The success of revenue cycle management depends upon accurately collecting patient demographics and insurance information. Any mistake in getting correct information will lead to denied or rejected claims. Reworking such denied or rejected claims required more efforts from the front as well as back-end staff.

In case of new patients visit, get patient demographics and insurance information in advance, ask for secondary insurance information also. Use the provider portal to cross-check the provided information. 

Eligibility and Benefits Verification

Eligibility and benefits verification will ensure that all visits will get paid. Eligibility and benefits verification reports will ensure that patient has active coverage and scheduled services are covered in their health plan.

Eligibility and benefits verification reports will also highlight the patient responsibility portion i.e., pending deductibles, co-payments. It will also highlight the need for any prior authorizations. Such a properly executed eligibility and benefits verification process will ensure quick and accurate insurance reimbursements. 

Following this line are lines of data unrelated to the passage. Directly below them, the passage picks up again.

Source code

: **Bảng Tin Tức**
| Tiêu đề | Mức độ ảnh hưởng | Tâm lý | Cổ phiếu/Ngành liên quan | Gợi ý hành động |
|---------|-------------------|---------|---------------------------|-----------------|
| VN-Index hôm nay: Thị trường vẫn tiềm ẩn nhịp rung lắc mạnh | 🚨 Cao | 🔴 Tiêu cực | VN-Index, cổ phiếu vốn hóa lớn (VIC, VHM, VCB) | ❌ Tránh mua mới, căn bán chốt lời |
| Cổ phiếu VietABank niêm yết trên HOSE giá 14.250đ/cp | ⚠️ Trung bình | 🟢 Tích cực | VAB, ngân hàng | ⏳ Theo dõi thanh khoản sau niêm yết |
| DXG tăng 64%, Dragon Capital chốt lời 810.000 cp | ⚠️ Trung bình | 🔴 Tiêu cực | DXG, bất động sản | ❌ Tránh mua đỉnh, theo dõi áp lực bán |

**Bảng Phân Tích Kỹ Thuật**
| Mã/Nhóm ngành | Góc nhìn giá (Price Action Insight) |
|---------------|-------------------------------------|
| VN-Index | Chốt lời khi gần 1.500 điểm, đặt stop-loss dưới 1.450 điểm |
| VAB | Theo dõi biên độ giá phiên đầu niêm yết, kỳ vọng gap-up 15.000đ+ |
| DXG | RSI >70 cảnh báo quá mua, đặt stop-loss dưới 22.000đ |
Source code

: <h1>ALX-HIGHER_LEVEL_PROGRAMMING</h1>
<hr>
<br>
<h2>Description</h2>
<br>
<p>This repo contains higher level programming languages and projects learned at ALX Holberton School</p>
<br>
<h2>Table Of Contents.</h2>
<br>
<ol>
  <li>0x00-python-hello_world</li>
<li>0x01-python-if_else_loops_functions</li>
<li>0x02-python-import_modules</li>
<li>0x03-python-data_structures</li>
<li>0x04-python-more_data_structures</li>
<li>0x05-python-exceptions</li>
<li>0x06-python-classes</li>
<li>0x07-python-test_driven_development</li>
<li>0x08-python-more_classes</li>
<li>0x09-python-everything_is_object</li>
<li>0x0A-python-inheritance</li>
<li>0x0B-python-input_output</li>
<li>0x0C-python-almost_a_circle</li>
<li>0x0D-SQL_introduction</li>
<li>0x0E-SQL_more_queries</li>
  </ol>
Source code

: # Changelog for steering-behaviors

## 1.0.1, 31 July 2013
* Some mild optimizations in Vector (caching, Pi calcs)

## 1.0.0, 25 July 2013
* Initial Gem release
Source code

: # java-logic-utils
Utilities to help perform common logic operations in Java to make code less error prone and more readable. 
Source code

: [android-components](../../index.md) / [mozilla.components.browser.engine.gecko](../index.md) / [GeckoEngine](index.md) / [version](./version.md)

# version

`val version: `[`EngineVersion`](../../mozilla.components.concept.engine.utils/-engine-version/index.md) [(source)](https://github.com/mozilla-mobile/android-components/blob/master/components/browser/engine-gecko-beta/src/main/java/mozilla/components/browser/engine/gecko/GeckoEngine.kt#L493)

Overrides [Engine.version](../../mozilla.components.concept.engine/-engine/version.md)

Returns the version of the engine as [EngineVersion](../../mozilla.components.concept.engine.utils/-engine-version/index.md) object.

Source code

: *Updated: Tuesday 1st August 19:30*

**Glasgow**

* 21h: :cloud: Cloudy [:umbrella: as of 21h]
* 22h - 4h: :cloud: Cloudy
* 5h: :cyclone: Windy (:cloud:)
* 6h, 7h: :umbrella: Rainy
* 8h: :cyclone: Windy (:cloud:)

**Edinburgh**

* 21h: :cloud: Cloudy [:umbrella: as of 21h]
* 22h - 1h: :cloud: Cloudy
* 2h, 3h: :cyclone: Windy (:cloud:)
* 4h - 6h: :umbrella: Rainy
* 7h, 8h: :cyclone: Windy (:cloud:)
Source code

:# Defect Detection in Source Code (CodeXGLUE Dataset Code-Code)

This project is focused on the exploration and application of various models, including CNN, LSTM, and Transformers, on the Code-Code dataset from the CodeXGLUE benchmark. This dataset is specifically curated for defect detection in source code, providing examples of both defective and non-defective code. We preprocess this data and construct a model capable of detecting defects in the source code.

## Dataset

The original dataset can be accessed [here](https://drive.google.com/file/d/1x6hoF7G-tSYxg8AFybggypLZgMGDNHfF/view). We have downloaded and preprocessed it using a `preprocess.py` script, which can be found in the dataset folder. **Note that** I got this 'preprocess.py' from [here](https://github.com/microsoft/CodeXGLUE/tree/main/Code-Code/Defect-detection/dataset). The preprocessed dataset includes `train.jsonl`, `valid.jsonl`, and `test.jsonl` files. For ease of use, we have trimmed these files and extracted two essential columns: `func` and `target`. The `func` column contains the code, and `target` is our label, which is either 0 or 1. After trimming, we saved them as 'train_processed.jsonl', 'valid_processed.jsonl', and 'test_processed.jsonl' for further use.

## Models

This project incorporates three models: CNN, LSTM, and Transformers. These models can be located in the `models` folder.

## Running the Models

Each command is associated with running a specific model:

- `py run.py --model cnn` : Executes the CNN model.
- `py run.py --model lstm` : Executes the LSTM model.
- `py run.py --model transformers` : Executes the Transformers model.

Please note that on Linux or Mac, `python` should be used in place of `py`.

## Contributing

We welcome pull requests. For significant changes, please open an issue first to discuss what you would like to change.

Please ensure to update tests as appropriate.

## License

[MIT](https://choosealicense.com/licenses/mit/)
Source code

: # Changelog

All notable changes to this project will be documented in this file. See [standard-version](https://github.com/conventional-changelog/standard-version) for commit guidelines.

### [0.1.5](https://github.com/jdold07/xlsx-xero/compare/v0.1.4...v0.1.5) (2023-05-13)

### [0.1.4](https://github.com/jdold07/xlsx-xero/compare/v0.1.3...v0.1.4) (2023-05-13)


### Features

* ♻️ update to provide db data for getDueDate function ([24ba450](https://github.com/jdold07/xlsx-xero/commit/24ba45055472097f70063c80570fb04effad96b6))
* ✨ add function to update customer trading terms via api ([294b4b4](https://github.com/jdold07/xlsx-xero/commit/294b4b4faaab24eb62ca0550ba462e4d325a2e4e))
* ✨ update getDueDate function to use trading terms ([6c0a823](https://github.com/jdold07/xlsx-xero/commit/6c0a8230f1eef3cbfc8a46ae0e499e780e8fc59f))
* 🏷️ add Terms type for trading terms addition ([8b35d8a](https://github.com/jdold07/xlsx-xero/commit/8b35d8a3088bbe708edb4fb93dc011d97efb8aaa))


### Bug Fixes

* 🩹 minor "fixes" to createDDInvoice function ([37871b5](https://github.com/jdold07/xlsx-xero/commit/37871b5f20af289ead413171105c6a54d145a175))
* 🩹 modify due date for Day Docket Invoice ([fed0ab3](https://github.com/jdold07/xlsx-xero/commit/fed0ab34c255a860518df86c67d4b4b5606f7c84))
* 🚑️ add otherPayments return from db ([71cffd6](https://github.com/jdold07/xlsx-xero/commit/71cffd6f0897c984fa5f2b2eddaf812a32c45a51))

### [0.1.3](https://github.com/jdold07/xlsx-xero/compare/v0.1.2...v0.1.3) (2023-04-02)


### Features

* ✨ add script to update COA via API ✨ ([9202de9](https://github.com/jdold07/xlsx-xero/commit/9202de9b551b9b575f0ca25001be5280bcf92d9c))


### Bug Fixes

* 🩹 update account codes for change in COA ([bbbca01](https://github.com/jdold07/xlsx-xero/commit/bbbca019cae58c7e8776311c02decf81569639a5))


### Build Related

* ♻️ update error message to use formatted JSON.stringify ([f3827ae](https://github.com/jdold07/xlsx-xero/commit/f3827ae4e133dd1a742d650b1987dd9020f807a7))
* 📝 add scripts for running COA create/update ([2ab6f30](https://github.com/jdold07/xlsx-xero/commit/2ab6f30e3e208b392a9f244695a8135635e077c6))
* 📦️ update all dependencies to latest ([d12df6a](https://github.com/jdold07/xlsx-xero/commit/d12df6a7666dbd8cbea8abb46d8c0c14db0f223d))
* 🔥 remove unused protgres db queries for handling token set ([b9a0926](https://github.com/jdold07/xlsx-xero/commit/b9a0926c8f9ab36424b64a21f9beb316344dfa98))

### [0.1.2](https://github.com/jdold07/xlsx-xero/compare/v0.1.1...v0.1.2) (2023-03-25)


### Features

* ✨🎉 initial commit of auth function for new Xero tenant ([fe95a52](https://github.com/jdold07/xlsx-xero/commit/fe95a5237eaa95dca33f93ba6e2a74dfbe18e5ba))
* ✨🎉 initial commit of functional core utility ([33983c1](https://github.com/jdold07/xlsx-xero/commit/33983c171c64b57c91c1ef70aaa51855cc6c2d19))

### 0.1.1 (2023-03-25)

Front desk activities play an important role in the smooth functioning of your practice. It provides the right information to submit and process the medical claim on time. We hope that the above-mentioned tips could help in removing front desk inefficiencies in medical practice. All these tips require skilled and well-trained manpower to handle critical front-end activities.

If you are facing an issue of high employee turnover or skilled manpower crunch then think about outsourcing medical billing services. To know more about how we can help you in improving the overall medical billing process, contact us at info@medicalbillersandcoders.com/888-357-3226.

FAQs

1. Why is addressing front desk inefficiencies important in a medical practice?

Inefficiencies at the front desk can lead to errors, decreased productivity, lost revenue, and frustration for both patients and staff.

2. How can phone systems be optimized for better efficiency?

Ensure that staff members are not overwhelmed with more than one call on hold at a time, and regularly assess the phone system to improve patient access.

3. What is the best time to confirm patient appointments?

Calling patients 2 to 3 days before their appointment allows ample time for them to respond or reschedule, reducing no-show rates.

4. Why is accurate patient demographic collection crucial?

Accurate demographic and insurance information is essential to avoid denied claims and streamline the revenue cycle management process.

5. How can eligibility and benefits verification improve billing efficiency?

Verifying eligibility ensures patients have active coverage for scheduled services, highlighting any patient responsibilities or prior authorization needs for smoother reimbursements.